Greetings from Tessa Lark
From the Artistic Director
Dear Friends,
I’ve been thinking a lot about circles. They’re everywhere—our Earth is a sphere, careening through space in a circle-ish elliptical orbit around the sun which appears to us Earthlings as a big bright circle in the sky. Even a non-circular object is made of microscopic particles or cells that are circular. And then there are conceptual circles—our circles of friends, family, community; the cycles of life and trends; et cetera.
It’s peculiar, as an artist that dabbles in many musical styles and mediums, when I hear folks refer to that kind of approach as modern or new, it’s really just circling back to classical music tradition. Not so long ago (and beyond), if you were a professional musician you were likely a performer-composer. You were also likely a skilled improviser—like Bach, Mozart, Beethoven—playing from a score that might look in ways like a Jazz chart of today, with melodic and harmonic material meant as guidelines for spontaneity and not as gospel.
I risk spinning (circularly) off topic. So, what do circles have to do with Season 34? This year I wanted to pay homage to how this wonderful organization began: Alden Murphy, our beloved Board President, and her husband, Jamie, called on their musical circle of friends, including John Hargraves and David Dangremond, to create a full-scale production of Gilbert and Sullivan’s comic opera, The Mikado. It was a resounding success, and it was clear that Old Lyme wanted more—the community’s circle further expanded with a parade of vocalists, a renaissance ensemble, and, eventually, that fateful first appearance of pianist and original Musical Masterworks Artistic Director Charles Wadsworth.
This year’s season opener circles back to the operatic seedlings of Musical Masterworks, featuring beloved arias and two of the greatest young vocalists of today: soprano Marquita Richardson and mezzo soprano Sarah Saturnino. After his rousing MMModern performance in March 2024, bassist/vocalist/everythingist Nathan Farrington makes his mainstage debut alongside Marquita, Sarah, and pianist-composer phenom Roman Rabinovich, to present older masterworks and newer favorites that Nathan has arranged specially for our series. Next, in December, I’m thrilled to join a trio of longtime Masterworks favorites for a program of classical works so masterful they’ll never stop making the rounds. It doesn’t get better than pianist Gilles Vonsattel and violinist/violist Arnaud Sussman… except for when you add to the mix Edward Arron, cellist and previous Artistic Director of Musical Masterworks, whom Charles Wadsworth brilliantly brought into the MM family fold years ago.
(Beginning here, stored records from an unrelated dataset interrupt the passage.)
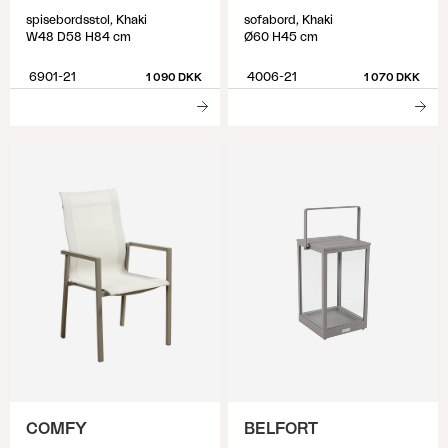
spisebordsstol, Khaki
sofabord, Khaki
W48 D58 H84 cm
Ø60 H45 cm
6901-21
4006-21
1 090 DKK
1 070 DKK
COMFY
BELFORT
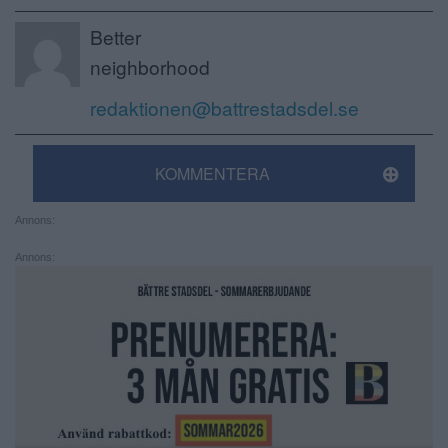
Better
neighborhood
redaktionen@battrestadsdel.se
KOMMENTERA
Annons:
Annons:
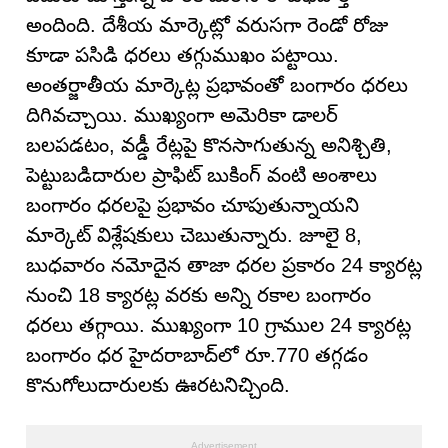
అందింది. దేశీయ మార్కెట్లో వరుసగా రెండో రోజు
కూడా పసిడి ధరలు తగ్గుముఖం పట్టాయి.
అంతర్జాతీయ మార్కెట్ల ప్రభావంతో బంగారం ధరలు
దిగివచ్చాయి. ముఖ్యంగా అమెరికా డాలర్
బలపడటం, వడ్డీ రేట్లపై కొనసాగుతున్న అనిశ్చితి,
పెట్టుబడిదారుల ప్రాఫిట్ బుకింగ్ వంటి అంశాలు
బంగారం ధరలపై ప్రభావం చూపుతున్నాయని
మార్కెట్ విశ్లేషకులు చెబుతున్నారు. జూలై 8,
బుధవారం నమోదైన తాజా ధరల ప్రకారం 24 క్యారట్ల
నుంచి 18 క్యారట్ల వరకు అన్ని రకాల బంగారం
ధరలు తగ్గాయి. ముఖ్యంగా 10 గ్రాముల 24 క్యారట్ల
బంగారం ధర హైదరాబాద్‌లో రూ.770 తగ్గడం
కొనుగోలుదారులకు ఊరటనిచ్చింది.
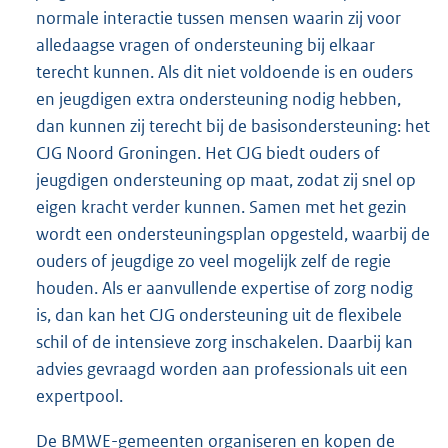
normale interactie tussen mensen waarin zij voor
alledaagse vragen of ondersteuning bij elkaar
terecht kunnen. Als dit niet voldoende is en ouders
en jeugdigen extra ondersteuning nodig hebben,
dan kunnen zij terecht bij de basisondersteuning: het
CJG Noord Groningen. Het CJG biedt ouders of
jeugdigen ondersteuning op maat, zodat zij snel op
eigen kracht verder kunnen. Samen met het gezin
wordt een ondersteuningsplan opgesteld, waarbij de
ouders of jeugdige zo veel mogelijk zelf de regie
houden. Als er aanvullende expertise of zorg nodig
is, dan kan het CJG ondersteuning uit de flexibele
schil of de intensieve zorg inschakelen. Daarbij kan
advies gevraagd worden aan professionals uit een
expertpool.
De BMWE-gemeenten organiseren en kopen de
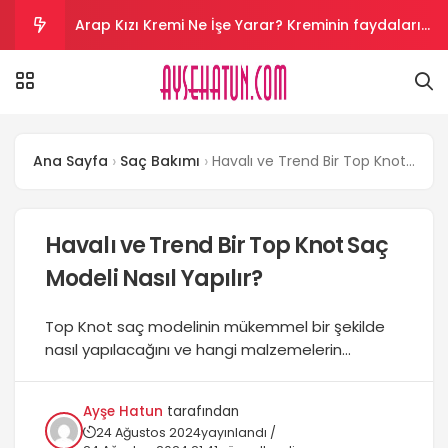
Arap Kızı Kremi Ne İşe Yarar? Kreminin faydaları
nelerdir?
Aloe Vera Kremi Ne İşe Yarar? Aloe vera cilt
beyazlatır mı?
Salyangoz Kremi Ne İşe Yarar? Salyangoz helal
Ana Sayfa
Saç Bakımı
Havalı ve Trend Bir Top Knot Saç Modeli Nasıl Yapılır?
mi?
Vazelin Kremi Ne İşe Yarar? Vazelin yüze sürülür
mü?
Kantaron Kremi Ne İşe Yarar? krem yüze sürülür
Havalı ve Trend Bir Top Knot Saç
Modeli Nasıl Yapılır?
mü?
Top Knot saç modelinin mükemmel bir şekilde
nasıl yapılacağını ve hangi malzemelerin
gerekliliğini öğrenin. Farklı saç tiplerine uygun
adapte edebilme ve modelin bakımı hakkında
Ayşe Hatun
tarafından
bilgi edinin....
24 Ağustos 2024
yayınlandı /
The piano was an ideal instrument for Wadsworth’s role because it could easily embrace any number or variety of the magnificent instrumental friends he’d invite to the First Congregational Church of Old Lyme (if you’re reading this in said church, I invite you now to look up to, yes, a circular dome). But in March, we will bask in the glory of the piano as a solo instrument, with works by Schubert and Bach as golden-circle-spun by pianist Inon Barnatan who stunned and delighted in Season 32.
We’ll loop back to the Renaissance inklings of MM’s beginnings in February with the resplendent early music band Ruckus, with music ranging all the way from Telemann to Ligeti. Ruckus features flautist Emi Ferguson who charmed our audiences in her series debut last season with Caleb Hudson. Caleb will also astound us once again in the season finale with his new ensemble, Triple Cortado, playing arrangements of standard repertoire in a miraculous trio of trumpet, trombone and piano. It might sound edgy to arrange Mendelssohn’s perfect Piano Trio in D minor, for example, for such an unlikely ensemble; again, we’re just turning the dial back to an old, common practice of arranging great music for whatever ensemble is at hand.
Being the Artistic Director of Musical Masterworks is one of my greatest pleasures in large part because of how great the series has always been. My main goal here is to not fix what ain’t broke, if you will—so there’s no need to reinvent the [circular] wheel. Yes, this season will see many new faces and exciting music never before heard on this stage. But the impetus behind it all is Musical Masterworks’ magical beginnings, and it is celebrating your invaluable continued presence and [circular] embrace of our musical circle here. A full-circle moment.
I’m talking in circles… Welcome, all, to Season 34, and THANK YOU for being here.